As I walk, I see that last night’s fierce storms have wakened the washes that now trickle and twinkle with tiny rivulets of run-off from the enfolding hills. I arrive at the creek bed — just yesterday dry and littered with naked stones — to see water splashing merrily over rocks and turning fallen branches into delicate fairy-falls. Here and there small pools quietly gather, slightly murky with autumnal tannins from the oaks that grow here. A sudden splash captures my attention as one of the pools pushes its way out between the roots of a tree to form a new streamlet. I crouch for a moment and close my eyes, listening to the gurgling of the water. When I open them again, I realize that today’s lesson would be about barriers and flow.

I stand up, watching the deceptively placid surfaces of the miniature ponds reflect moss-encased tree trunks and the soft, mousy grey of the clouds, and I think about my habitual ways of dealing with difficult emotions: fear, self-doubt, anger, and, yes, grief. I usually distract myself from them or let them collect in some dark corner of my heart until I’ve convinced myself they’ve healed with the passage time — or, on occasion, that they never existed at all. But, like waters in rain-swelled pools, those difficult emotions eddy and swirl, becoming murky and dark until they can no longer be contained and leak into unexpected areas of my life, manifesting as illness, stress, insomnia, depression, anxiety.

There is wisdom in pools, and I value it. There are times in our lives when we need to let emotions collect for a while until we are ready or able to release them in healthy, intentional ways that support us. But we do need to release them. We eventually need to let them flow — sometimes in little trickles, sometimes in raging rivers — so they don’t fester behind the dams we construct thinking we’re keeping ourselves safe.

In receiving this gift of sanctuary from my friends, I’d committed to diving deep into the grief, rather than running away from it. It’s a painful practice. Uncomfortable. At times almost unbearable. I patiently locate the grief in its hiding places in my body and focus my yoga there. I resolutely sit with it daily in meditation, holding it, calmly accepting it without judgment, until — like everything else, including joy, tenderness, and peace — it slowly recedes and floats away. I pour it onto the pages of my journals, examining it, discerning for myself what truths it contains — and what lies I tell myself about it and about my relationship with Bodhi — until I find the glimmer of gratitude buried beneath my tears.

I take my grief for daily walks in the woods. And I listen.

Looking at the water skipping over and around the rocks and rotting branches criss-crossing its flow, I reaffirm that I would not carry this loss like a stone in my heart.
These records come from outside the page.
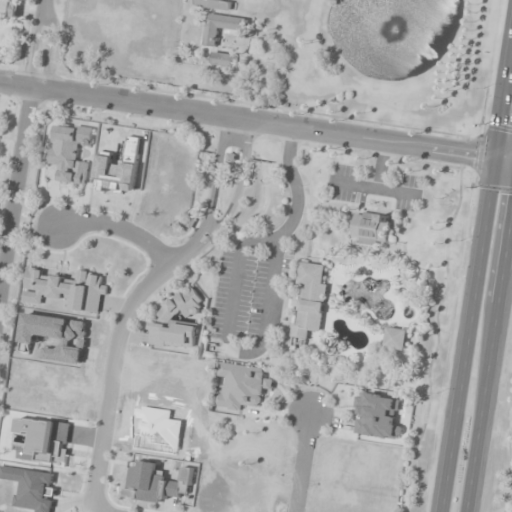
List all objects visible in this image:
building: (214, 4)
building: (221, 37)
road: (256, 120)
road: (20, 135)
building: (70, 152)
traffic signals: (491, 158)
building: (120, 168)
road: (115, 227)
building: (372, 228)
road: (476, 264)
building: (67, 289)
road: (130, 295)
building: (311, 299)
building: (178, 321)
building: (396, 338)
road: (488, 368)
building: (243, 386)
building: (377, 416)
road: (300, 463)
building: (154, 483)
road: (100, 510)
I will not allow it to become so deep that I drown in it. I’ve done that before. It nearly ended me. I will honor the loss, care for the grief, and learn from it. Not all at once. Healing happens in its own time. But I am opening my heart and letting it flow out of me, in whatever dancing trickle or rushing flood it demands, until its course is run.

And then I will get on with living joyfully, as my Bodhi taught me.